Para commando deaths can be avoided. A joint special force is crucial
Veteran para commandos of the Indian Army are appalled at the kind of losses they've suffered in the recent past while operating in Kashmir. A senior member of the otherwise tightly knit para commandos community, said that "there is no role for the paras within the borders of the country. The tasks they are being given can be undertaken by the infantry."
Over the past few months the paras have lost a colonel, two Captains, besides two Lance Naiks. The loss of the paras rankles more because they are highly trained and specially equipped. Their deaths are a loss of precious resources, says the veteran.
In 2000, one of the senior officers of the paras headed a committee that took note of the requirements of the parachute regiment. At that time there were three battalions, (1 Paras, 2 Paras, and 21 Paras). The committee had proposed for the addition of one more battalion.
Today, there are nine battalions and the tenth is being raised, but that isn't enough. "They are seriously under-equipped to the extent that they don't even have Tavor assault rifles for all the members of the paras. They end up having to share the total inventory of those rifles, managing its absence with the generic AK-47s and worse, INSAS," says the author of that report.
Too many para commandos have lost their lives. Most of these are situations that the infantry could have handled
Troop survivability is increasingly becoming a major issue, not just for the special forces like the paras, but even the infantry. The body armour these troops use have a ceramic plate in the middle covering the chest and back. It can barely stop a bullet, let alone a fusillade of the automatic and semi-automatic fire that the terrorists now met out.

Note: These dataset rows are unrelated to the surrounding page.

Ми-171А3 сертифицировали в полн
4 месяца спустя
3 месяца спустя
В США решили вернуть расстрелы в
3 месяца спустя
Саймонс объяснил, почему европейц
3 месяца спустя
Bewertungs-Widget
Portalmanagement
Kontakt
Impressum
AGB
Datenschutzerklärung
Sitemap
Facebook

During the recent Pampore encounter near Srinagar, the paras were deployed without fully assessing the situation, a retired Lieutenant General said. When it was pointed out, that the government building the three terrorists had infiltrated, could have produced a 'hostage situation,' the former officer said the paras aren't equipped to handle negotiations. Their military task is usually behind enemy lines.
The need of the hour
The senior officer is of the belief that the Pampore operation strongly points to the absence of a joint special forces (JSF) command, which could have integrated the various special forces of the country, including the National Security Guards. They could also have drawn from the recently developed commando groups of the other service lines like the Navy (MARCOS) and the Air Force (Garuds).

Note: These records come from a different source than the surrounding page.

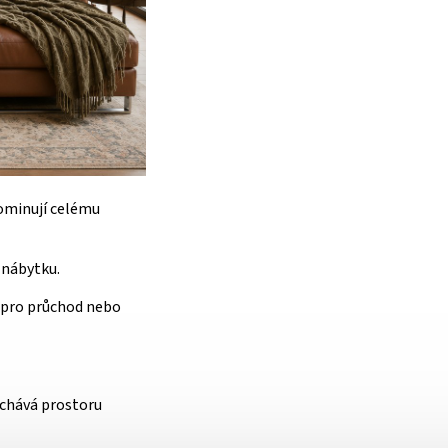
dominují celému
 nábytku.
u pro průchod nebo
echává prostoru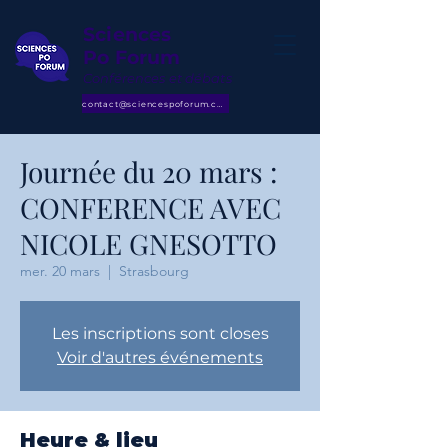
Sciences
Po Forum
Conférences et débats
contact@sciencespoforum.com
Journée du 20 mars :
CONFERENCE AVEC
NICOLE GNESOTTO
mer. 20 mars
  |  
Strasbourg
Les inscriptions sont closes
Voir d'autres événements
Heure & lieu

The JSF was proposed about three years ago by the Integrated Defence Services (IDS) headquarters. They are still waiting for the government's nod for its formation. The bureaucratic hurdles need to be scissored by the political leadership that populates the Cabinet Committee on Security, if not the Defence minister singly or in tandem with the Prime Minister.
But both the UPA II and the Narendra Modi government have sat on the proposals for four joint commands that included the JSF. The losses of para lives are a telling commentary of the higher command's failure in the Indian armed forces.
The central government's media managers recently found the means to publicise all the deaths of the Indian armed forces. This was done with the intention of valorising the soldiers and making a television and publication extravaganza out of it.
The para commandos are ill-equipped in terms of artillery and tackle situations beyond their training
Though well-intentioned, according to one official, it creates an opportunity for the "jihadis to prepare their propaganda videos and literature, besides spinning myths about how one terrorist being killed is equal to four special forces soldiers."
Meanwhile, the army is particularly riled by the way a piece of false news was leaked to the media about a CBI investigation of two Major Generals, who had apparently paid money to the recently retired military secretary, a principal staff officer (PSO), who had presided over the preparation of the former's confidential reports.
"One of the Major Generals has actually filed a defamation suit against a media outlet," a serving senior army official told Catch a few weeks ago. But what is critical is the alacrity with which the Defence Ministry sought to get the matter investigated. To some, it showed that the politico-bureaucratic leadership wanted to hobble the army's senior cadres more; a surprising technique that has Nehruvian roots. Even more interesting is that the Modi government took that route, given its attempt to de-Nehruise contemporary Indian history.